(Collected data entries)
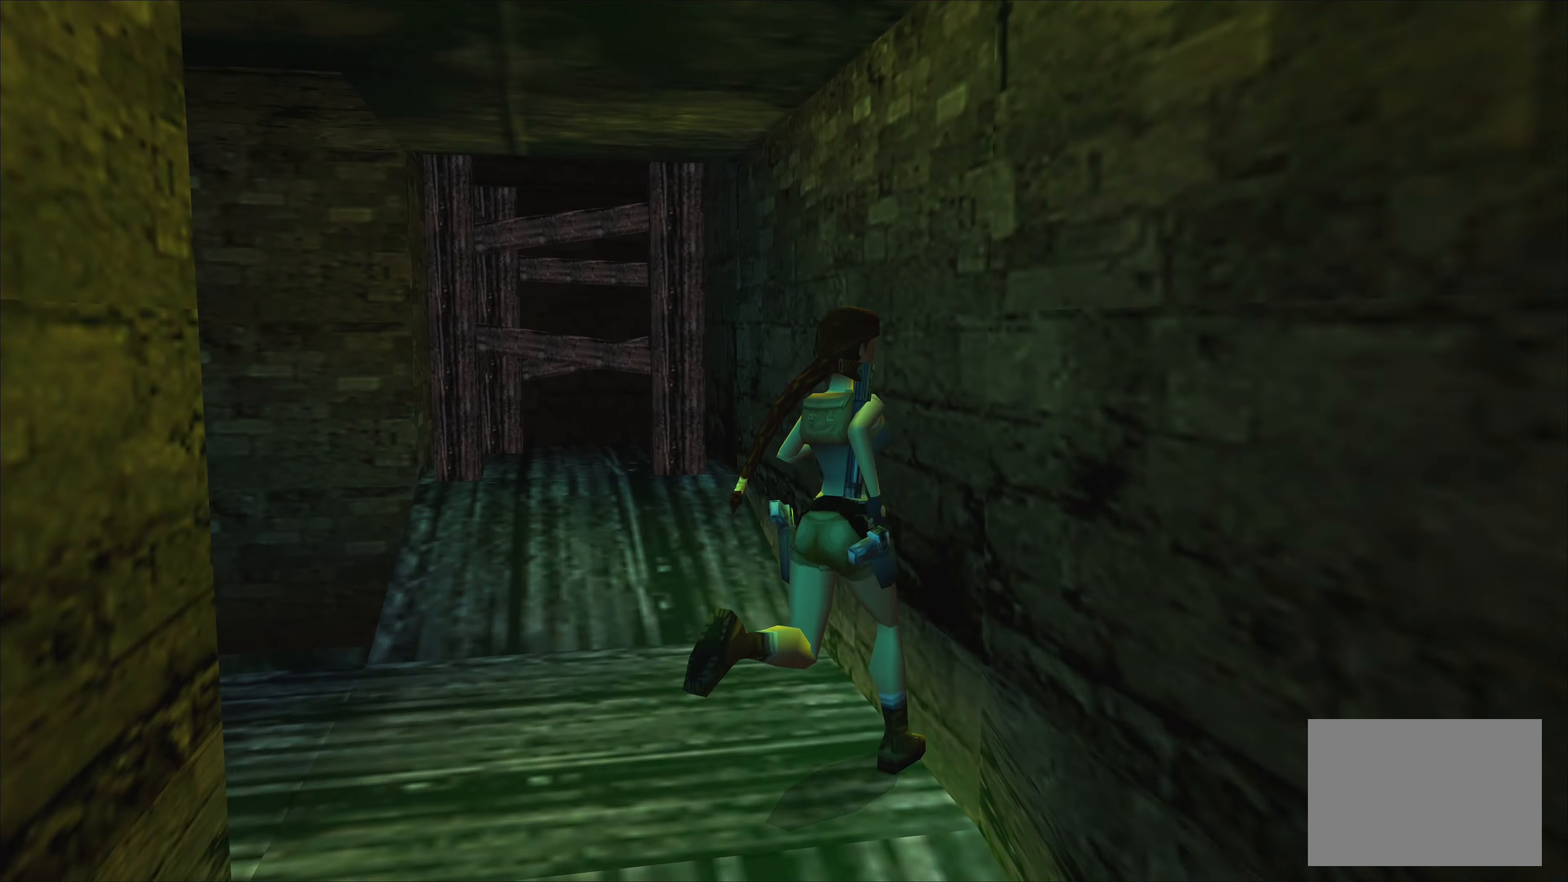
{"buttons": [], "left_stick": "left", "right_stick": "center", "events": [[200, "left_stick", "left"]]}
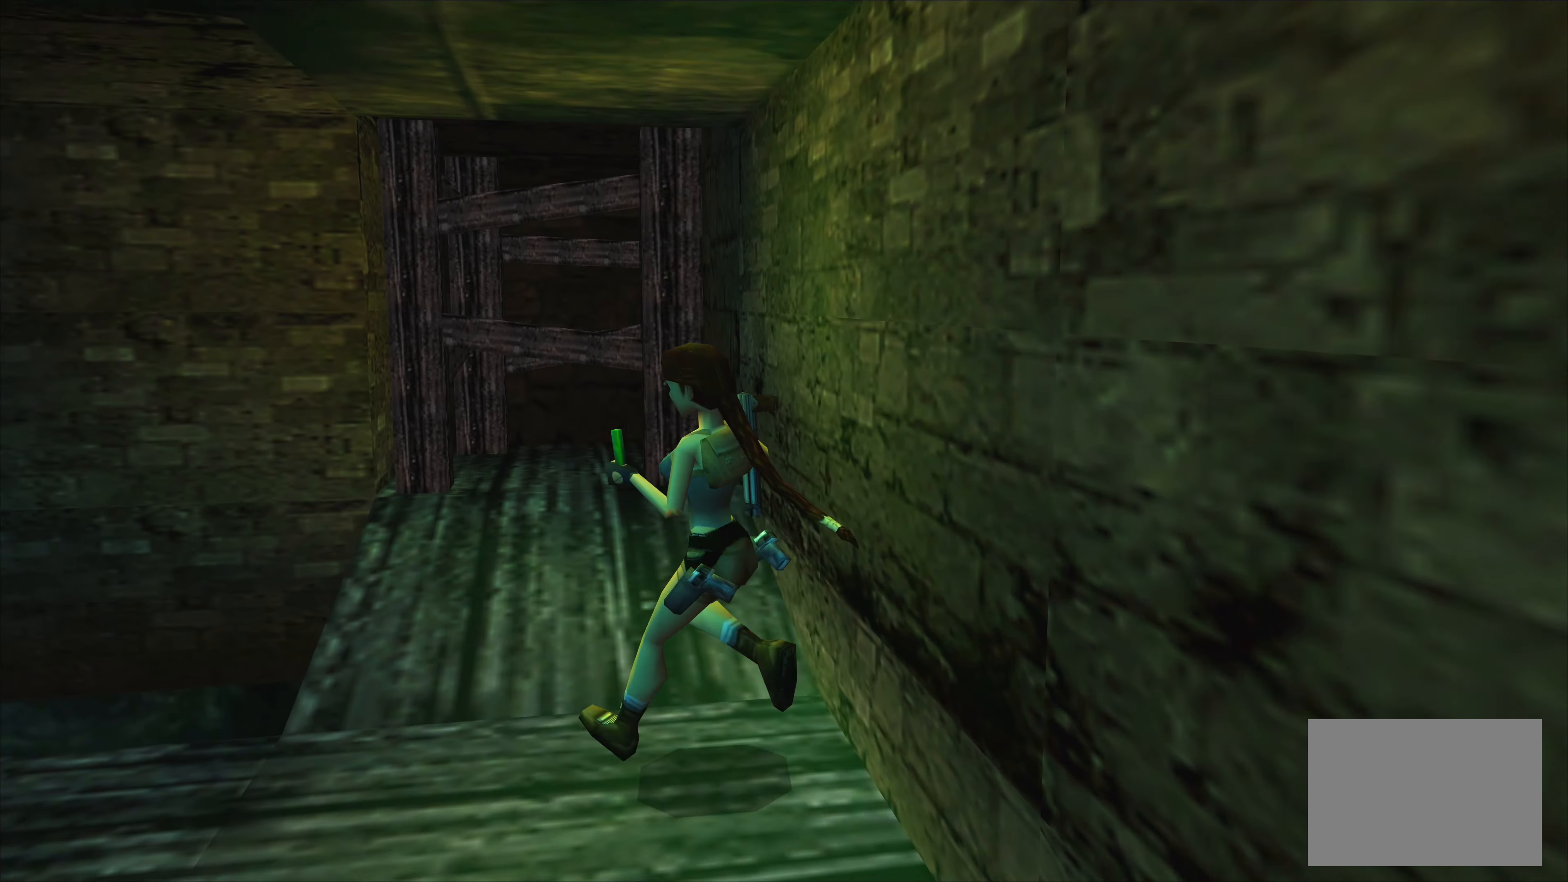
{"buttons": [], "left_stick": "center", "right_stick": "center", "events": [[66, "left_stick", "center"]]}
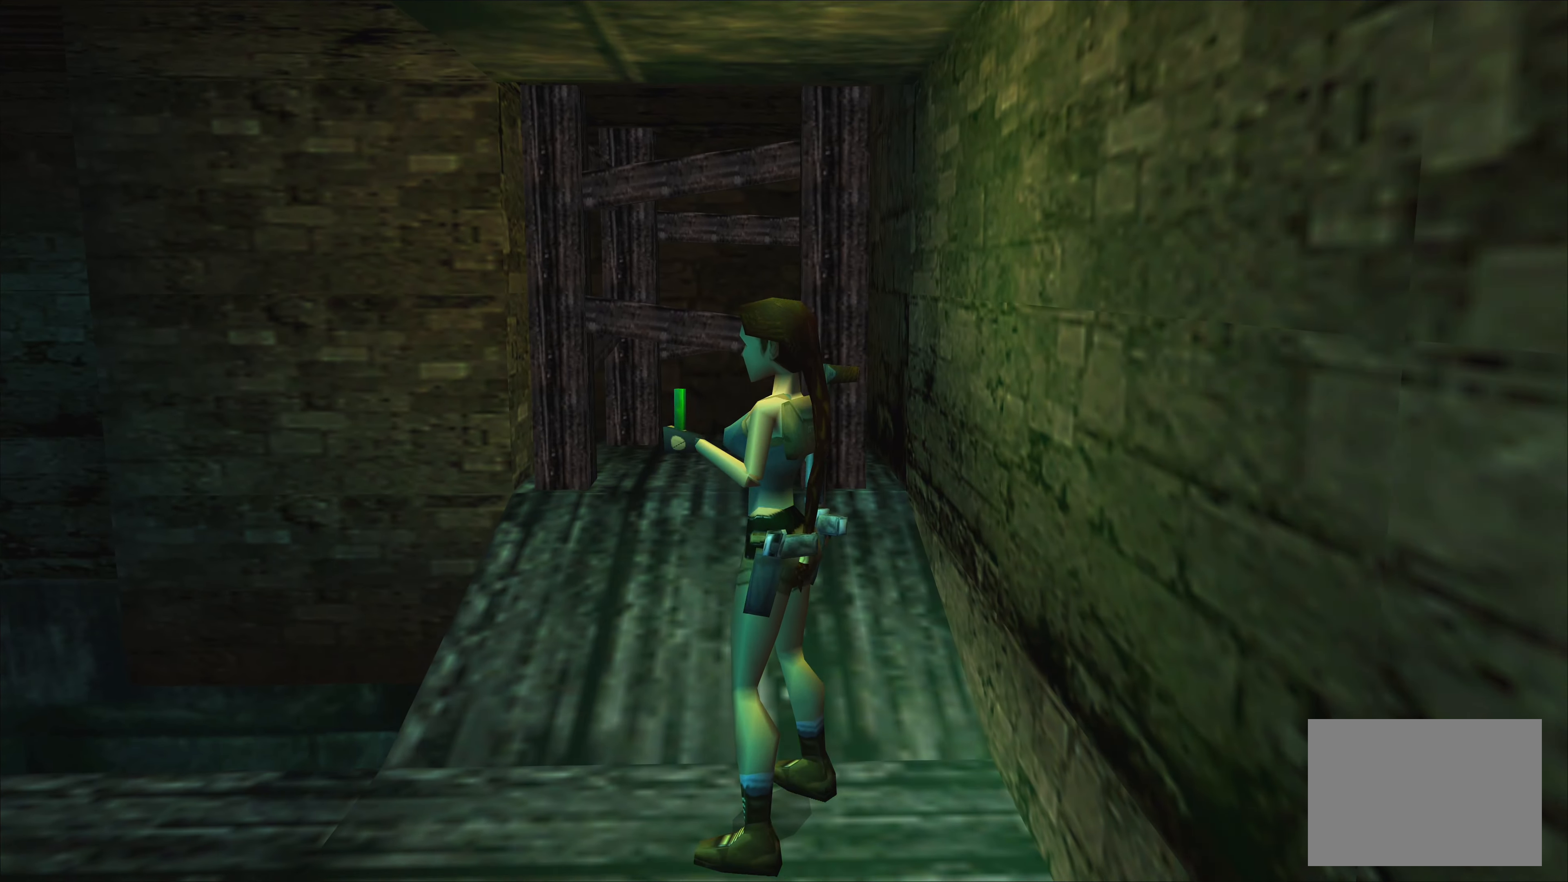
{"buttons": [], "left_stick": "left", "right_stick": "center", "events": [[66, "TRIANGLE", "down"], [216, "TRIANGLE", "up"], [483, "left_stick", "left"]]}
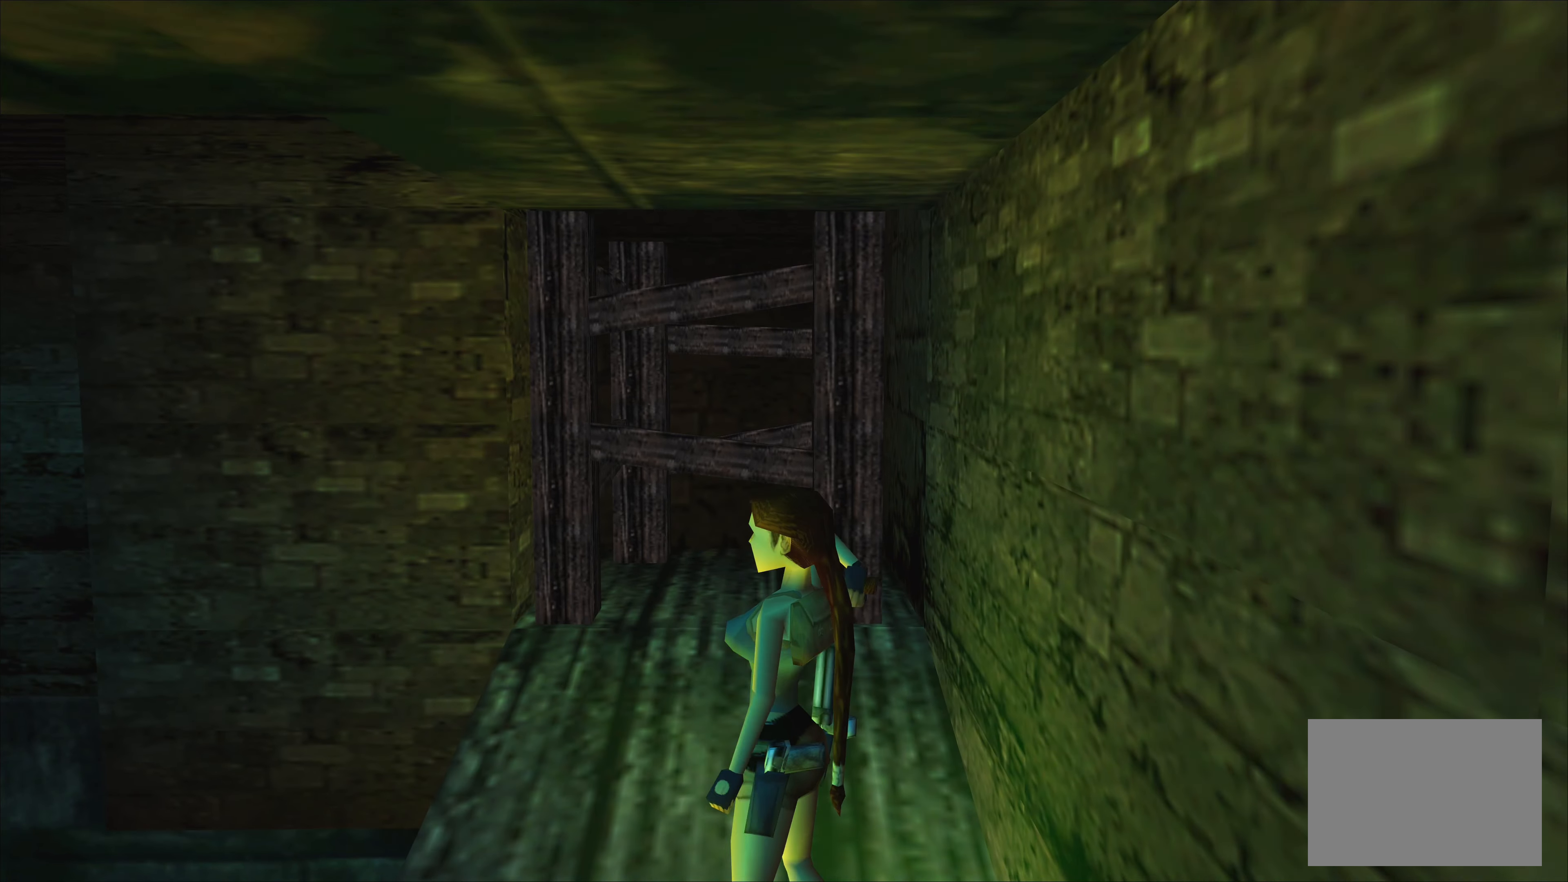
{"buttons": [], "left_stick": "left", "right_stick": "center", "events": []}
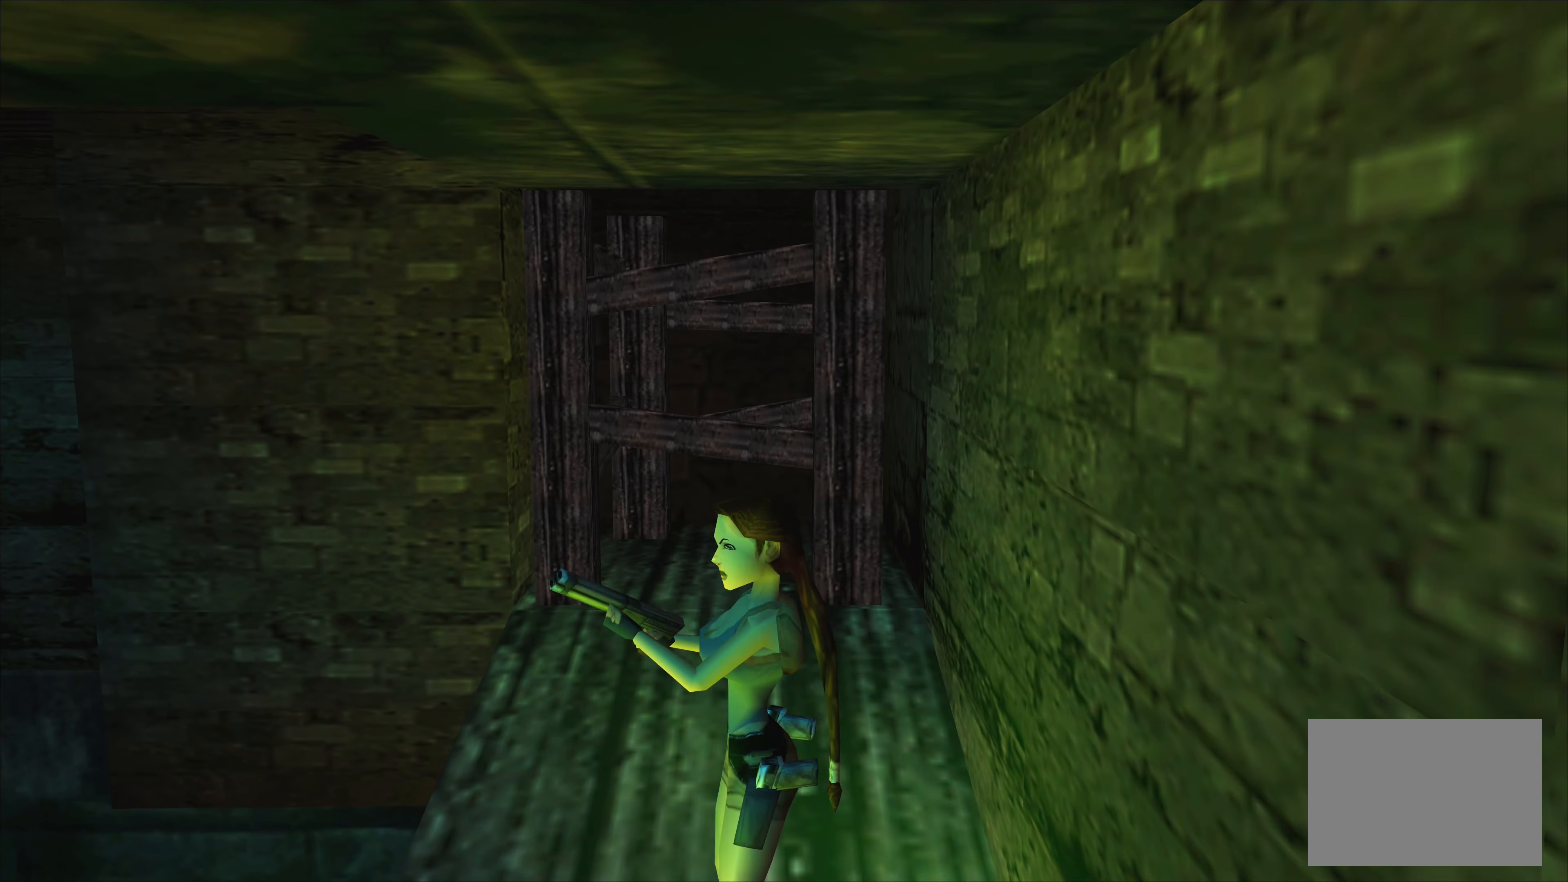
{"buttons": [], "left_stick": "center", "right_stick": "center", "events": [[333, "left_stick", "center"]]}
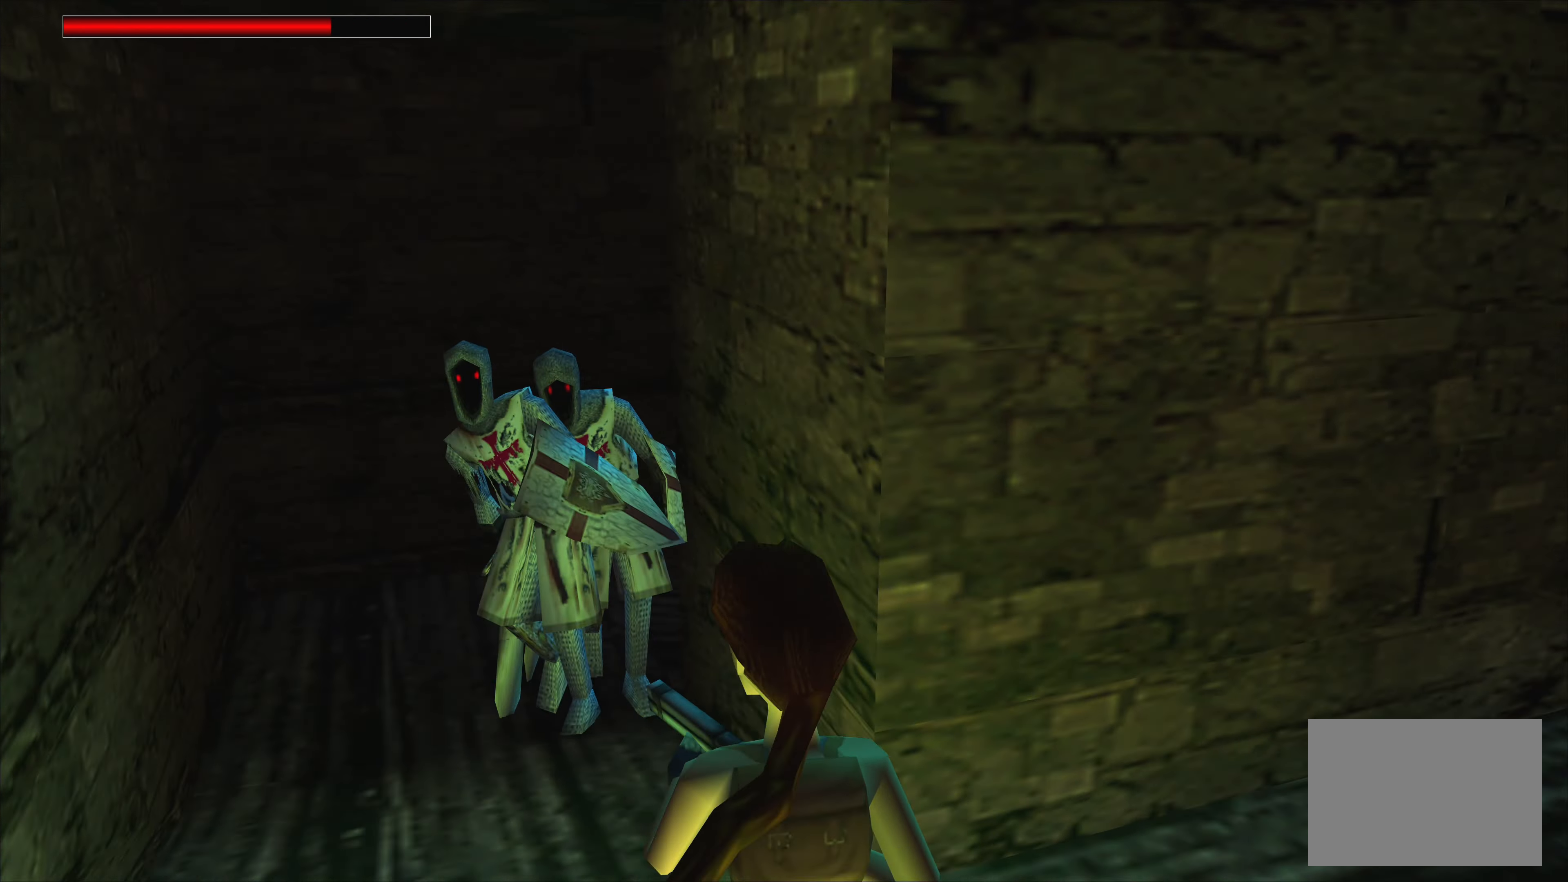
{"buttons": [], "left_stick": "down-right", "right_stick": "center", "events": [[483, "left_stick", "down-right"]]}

Problem to work on - Set down the records above exactly, leaving out pictures.

Answer below -
{"buttons": [], "left_stick": "left", "right_stick": "center", "events": [[200, "left_stick", "left"]]}
{"buttons": [], "left_stick": "center", "right_stick": "center", "events": [[66, "left_stick", "center"]]}
{"buttons": [], "left_stick": "left", "right_stick": "center", "events": [[66, "TRIANGLE", "down"], [216, "TRIANGLE", "up"], [483, "left_stick", "left"]]}
{"buttons": [], "left_stick": "left", "right_stick": "center", "events": []}
{"buttons": [], "left_stick": "center", "right_stick": "center", "events": [[333, "left_stick", "center"]]}
{"buttons": [], "left_stick": "down-right", "right_stick": "center", "events": [[483, "left_stick", "down-right"]]}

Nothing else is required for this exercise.